The answer must be every line of the records below that contains the word "Ramirez".

Collected data:

╭──

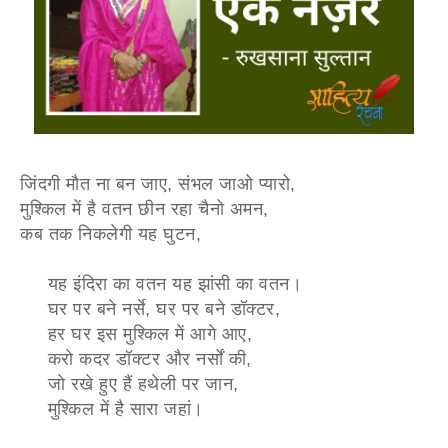
जिंदगी मौत ना बन जाए, संभल जाओ प्यारो,
मुश्किल में है वतन छीन रहा चैनो अमन,
कब तक निकलेगी यह घुटन,
यह इंदिरा का वतन यह झांसी का वतन।
घर पर बने नर्से, घर पर बने डॉक्टर,
हर घर इस मुश्किल में आगे आए,
करो कदर डॉक्टर और नर्सों की,
जो रखे हुए हैं हथेली पर जान,
मुश्किल में है सारा जहां।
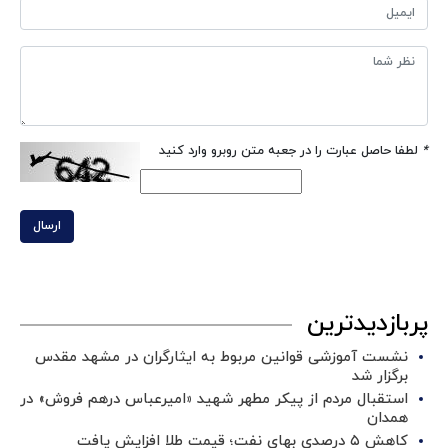
*
لطفا حاصل عبارت را در جعبه متن روبرو وارد کنید
ارسال
پربازدیدترین
نشست آموزشی قوانین مربوط به ایثارگران در مشهد مقدس
برگزار شد ‌
استقبال مردم از پیکر مطهر شهید «امیرعباس درهم فروش» در
همدان
کاهش ۵ درصدی بهای نفت؛ قیمت طلا افزایش یافت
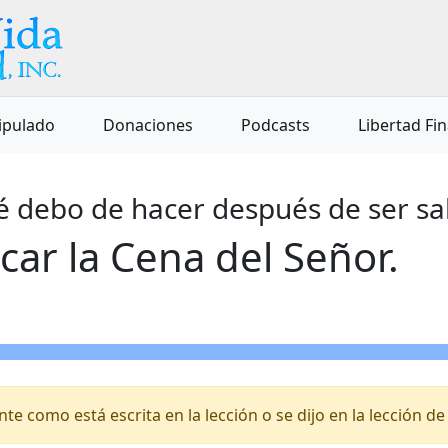
ipulado
Donaciones
Podcasts
Libertad Fi
ué debo de hacer después de ser sa
car la Cena del Señor.
e como está escrita en la lección o se dijo en la lección de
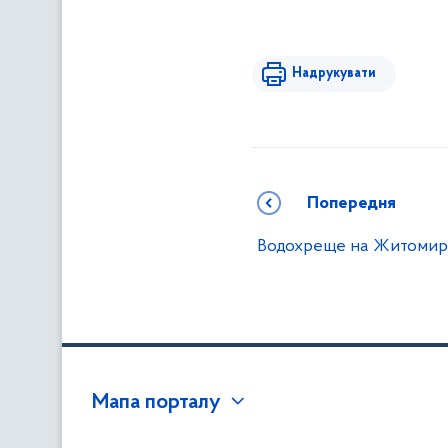
Надрукувати
Попередня
Водохреще на Житомир
Мапа порталу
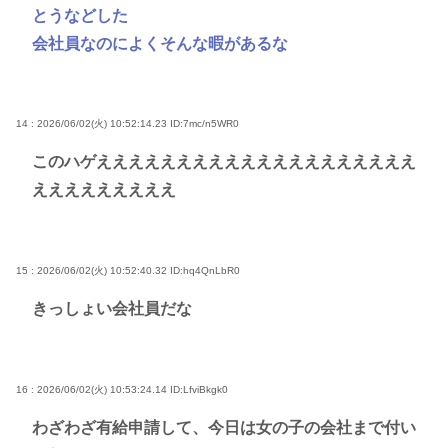
とうなどした
会社員なのによくそんな暇があるな
14 : 2026/06/02(火) 10:52:14.23
ID:7mc/n5WR0
このハゲええええええええええええええええええええ
えええええええええ
15 : 2026/06/02(火) 10:52:40.32
ID:hq4QnLbR0
きっしょい会社員だな
16 : 2026/06/02(火) 10:53:24.14
ID:LfviBkgk0
わざわざ有給申請して、今日は女の子の会社まで付い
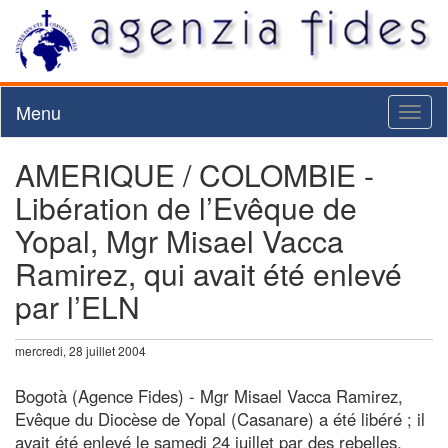
Menu
Toggl
naviga
AMERIQUE / COLOMBIE -
Libération de l’Evêque de
Yopal, Mgr Misael Vacca
Ramirez, qui avait été enlevé
par l’ELN
mercredi, 28 juillet 2004
Bogotà (Agence Fides) - Mgr Misael Vacca Ramirez,
Evêque du Diocèse de Yopal (Casanare) a été libéré ; il
avait été enlevé le samedi 24 juillet par des rebelles,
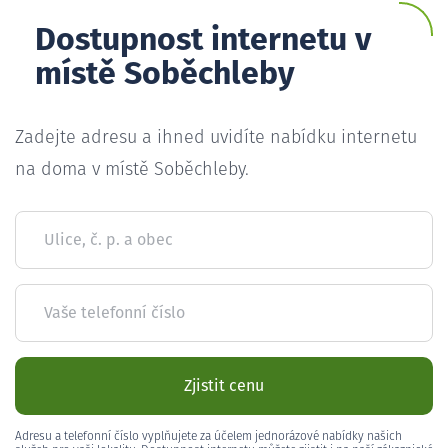
Dostupnost internetu v
místě Soběchleby
Zadejte adresu a ihned uvidíte nabídku internetu
na doma v místě Soběchleby.
Ulice, č. p. a obec
Vaše telefonní číslo
Zjistit cenu
Adresu a telefonní číslo vyplňujete za účelem jednorázové nabídky našich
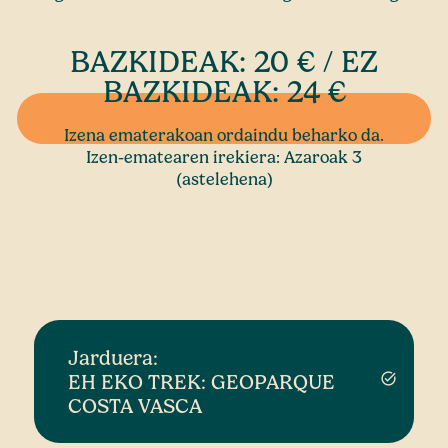
BAZKIDEAK: 20 € / EZ
BAZKIDEAK: 24 €
Izena ematerakoan ordaindu beharko da.
Izen-ematearen irekiera: Azaroak 3
(astelehena)
Jarduera:
EH EKO TREK: GEOPARQUE
task_alt
COSTA VASCA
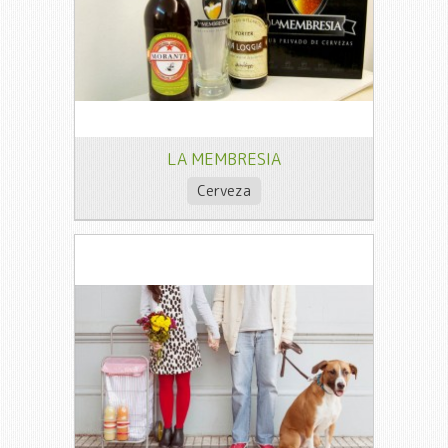
LA MEMBRESIA
Cerveza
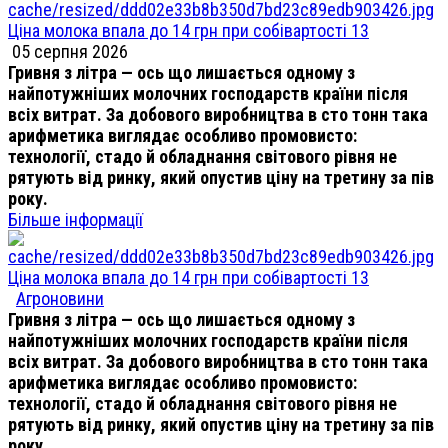
Ціна молока впала до 14 грн при собівартості 13
05 серпня 2026
Гривня з літра — ось що лишається одному з
найпотужніших молочних господарств країни після
всіх витрат. За добового виробництва в сто тонн така
арифметика виглядає особливо промовисто:
технології, стадо й обладнання світового рівня не
рятують від ринку, який опустив ціну на третину за пів
року.
Більше інформації
Ціна молока впала до 14 грн при собівартості 13
Агроновини
Гривня з літра — ось що лишається одному з
найпотужніших молочних господарств країни після
всіх витрат. За добового виробництва в сто тонн така
арифметика виглядає особливо промовисто:
технології, стадо й обладнання світового рівня не
рятують від ринку, який опустив ціну на третину за пів
року.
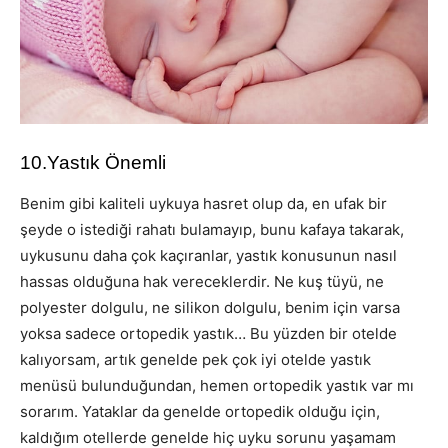
10.Yastık Önemli
Benim gibi kaliteli uykuya hasret olup da, en ufak bir
şeyde o istediği rahatı bulamayıp, bunu kafaya takarak,
uykusunu daha çok kaçıranlar, yastık konusunun nasıl
hassas olduğuna hak vereceklerdir. Ne kuş tüyü, ne
polyester dolgulu, ne silikon dolgulu, benim için varsa
yoksa sadece ortopedik yastık… Bu yüzden bir otelde
kalıyorsam, artık genelde pek çok iyi otelde yastık
menüsü bulunduğundan, hemen ortopedik yastık var mı
sorarım. Yataklar da genelde ortopedik olduğu için,
kaldığım otellerde genelde hiç uyku sorunu yaşamam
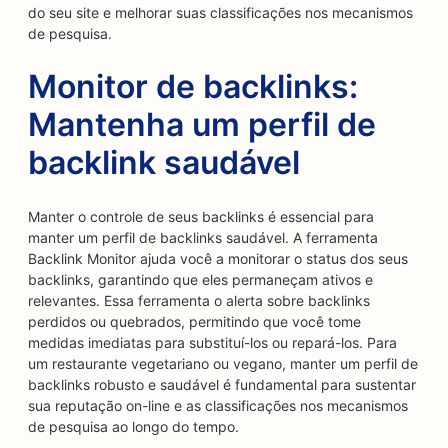
do seu site e melhorar suas classificações nos mecanismos
de pesquisa.
Monitor de backlinks:
Mantenha um perfil de
backlink saudável
Manter o controle de seus backlinks é essencial para
manter um perfil de backlinks saudável. A ferramenta
Backlink Monitor ajuda você a monitorar o status dos seus
backlinks, garantindo que eles permaneçam ativos e
relevantes. Essa ferramenta o alerta sobre backlinks
perdidos ou quebrados, permitindo que você tome
medidas imediatas para substituí-los ou repará-los. Para
um restaurante vegetariano ou vegano, manter um perfil de
backlinks robusto e saudável é fundamental para sustentar
sua reputação on-line e as classificações nos mecanismos
de pesquisa ao longo do tempo.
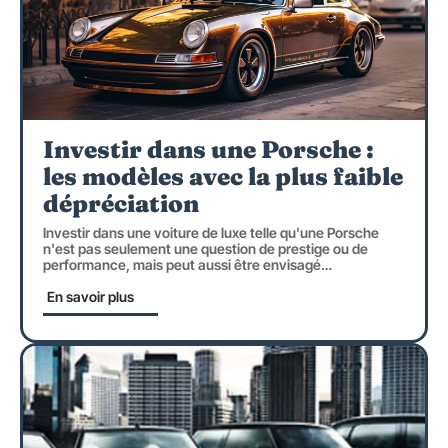
Investir dans une Porsche :
les modèles avec la plus faible
dépréciation
Investir dans une voiture de luxe telle qu'une Porsche
n'est pas seulement une question de prestige ou de
performance, mais peut aussi être envisagé
…
En savoir plus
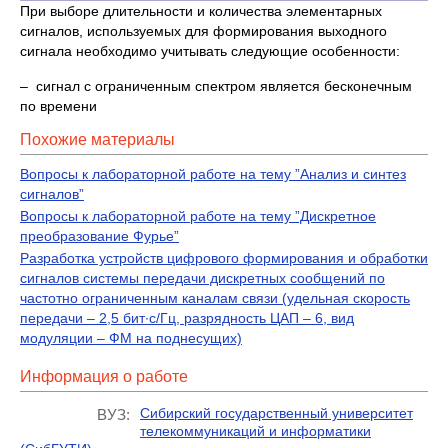
При выборе длительности и количества элементарных
сигналов, используемых для формирования выходного
сигнала необходимо учитывать следующие особенности:
– сигнал с ограниченным спектром является бесконечным
по времени
Похожие материалы
Вопросы к лабораторной работе на тему ”Анализ и синтез
сигналов”
Вопросы к лабораторной работе на тему ”Дискретное
преобразование Фурье”
Разработка устройств цифрового формирования и обработки
сигналов системы передачи дискретных сообщений по
частотно ограниченным каналам связи (удельная скорость
передачи – 2,5 бит∙с/Гц, разрядность ЦАП – 6, вид
модуляции – ФМ на поднесущих)
Информация о работе
Сибирский государственный университет
ВУЗ:
телекоммуникаций и информатики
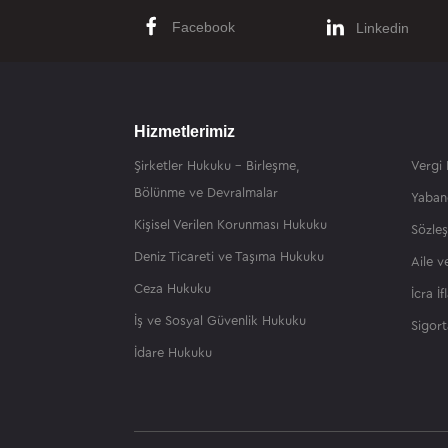
Facebook
Linkedin
Hizmetlerimiz
Şirketler Hukuku – Birleşme,
Vergi
Bölünme ve Devralmalar
Yaban
Kişisel Verilen Korunması Hukuku
Sözle
Deniz Ticareti ve Taşıma Hukuku
Aile 
Ceza Hukuku
İcra İ
İş ve Sosyal Güvenlik Hukuku
Sigor
İdare Hukuku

╰──

**Worked solution:**
Ramirez, qui avait été enlevé
Bogotà (Agence Fides) - Mgr Misael Vacca Ramirez,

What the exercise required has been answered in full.